Swiss Chard Fritters
Swiss Chard Fritters
- 1 bunch Swiss chard, stems removed (don't throw them out!*)
- 1/2 cup parsley, chopped
- 1/4 cup cilantro, chopped
- 1/4 cup dill, chopped
- 1 teaspoons grated nutmeg
- 1/2 teaspoon sugar
- 3 tablespoons all-purpose flour
- 2 cloves garlic, chopped
- 2 large eggs
- 1/2 cup crumbled feta cheese
- Olive oil
- Salt and Pepper to taste
- Lemon wedges and crème fraîche, for serving
- Salt a large pot of water and bring it to a boil.
- Add the chard leaves and simmer for 5 minutes. Remove from pot, drain, and lay out on a kitchen towel to dry.
- Fit your food processor with the chopping blade. Place chard in food processor with herbs, nutmeg, sugar, salt, pepper, flour, garlic and eggs. Pulse until well blended.
- Turn out the chard mixture into a work bowl and fold in the feta by hand.
- Heat 1 tablespoon oil in a large sauté pan over medium-high heat.
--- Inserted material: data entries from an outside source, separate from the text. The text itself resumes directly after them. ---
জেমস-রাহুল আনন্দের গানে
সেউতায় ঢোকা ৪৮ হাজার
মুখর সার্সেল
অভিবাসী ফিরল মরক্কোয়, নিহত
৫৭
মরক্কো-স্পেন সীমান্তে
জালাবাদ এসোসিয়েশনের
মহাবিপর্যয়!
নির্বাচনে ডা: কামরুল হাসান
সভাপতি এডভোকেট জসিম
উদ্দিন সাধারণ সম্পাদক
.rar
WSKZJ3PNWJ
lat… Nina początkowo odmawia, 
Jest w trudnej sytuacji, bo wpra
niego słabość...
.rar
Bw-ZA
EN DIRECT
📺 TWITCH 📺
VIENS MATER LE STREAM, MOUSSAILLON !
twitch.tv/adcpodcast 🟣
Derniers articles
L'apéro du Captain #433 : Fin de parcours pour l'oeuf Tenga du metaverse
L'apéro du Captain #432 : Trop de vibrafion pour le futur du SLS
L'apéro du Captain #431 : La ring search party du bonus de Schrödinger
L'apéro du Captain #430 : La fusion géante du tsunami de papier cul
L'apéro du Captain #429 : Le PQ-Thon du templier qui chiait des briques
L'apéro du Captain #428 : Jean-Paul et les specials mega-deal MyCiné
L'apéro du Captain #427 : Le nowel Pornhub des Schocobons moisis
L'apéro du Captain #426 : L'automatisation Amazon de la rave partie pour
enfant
When the oil is hot, spoon in 1 heaping tablespoon of the chard mixture for each fritter. You can fry 2 or 3 spoonfuls at a time depending upon the size of your pan but make sure to leave a little space between each fritter to allow room to flip them. Flatten each fritter by pressing down on them with your spatula.
- Fry for 1 to 2 minutes per side, until golden brown. Transfer to a baking sheet lined with paper towels to drain.
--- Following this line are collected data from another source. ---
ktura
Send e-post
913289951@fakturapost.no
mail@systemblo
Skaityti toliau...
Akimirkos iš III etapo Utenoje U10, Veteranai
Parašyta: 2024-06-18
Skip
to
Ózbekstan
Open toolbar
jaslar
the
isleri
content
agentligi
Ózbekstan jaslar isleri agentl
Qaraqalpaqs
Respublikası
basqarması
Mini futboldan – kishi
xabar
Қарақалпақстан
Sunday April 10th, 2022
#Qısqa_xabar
- Repeat with the remaining swiss chard mixture. You may need to add another tablespoon oil to the pan between batches.
- Serve warm, with lemon wedges and a drizzle of crème fraîche.
*Stems from leafy greens, especially the bright and colorful Swiss chard stems, make a great crunchy topping. For an added crunch flash fry the stems, chopped up into little bite sized bits, in butter or oil with garlic and shallot until browned. Drain on a paper towel and toss over a salad or soup or store in the fridge for up to 3 days.
Swiss Chard Tzatziki
Swiss Chard Tzatziki
Adapted from Martha Stewart
- 1 cup Swiss chard, stemmed and finely chopped
- 1 garlic clove
- ¼ teaspoon coarse salt
- 1 cup Greek yogurt
- 1 tablespoon extra-virgin olive oil
- 1 tablespoon fresh lemon juice
- 1/8 teaspoon cayenne pepper
- 2 whole-wheat pitas, cut into wedges and toasted
- Prepare an ice bath; set aside.
- Bring a large saucepan of water to a boil.
- Add chard; cook until just tender, 3 to 5 minutes. Drain. Immediately plunge into ice bath to stop the cooking. Drain.
- Using a mortar and pestle, grind garlic and salt into a paste.
- Stir chard, yogurt, garlic paste, oil, lemon juice, and cayenne pepper in a medium bowl.
- Serve with pita wedges. Tzatziki can be refrigerated in an airtight container up to 1 week.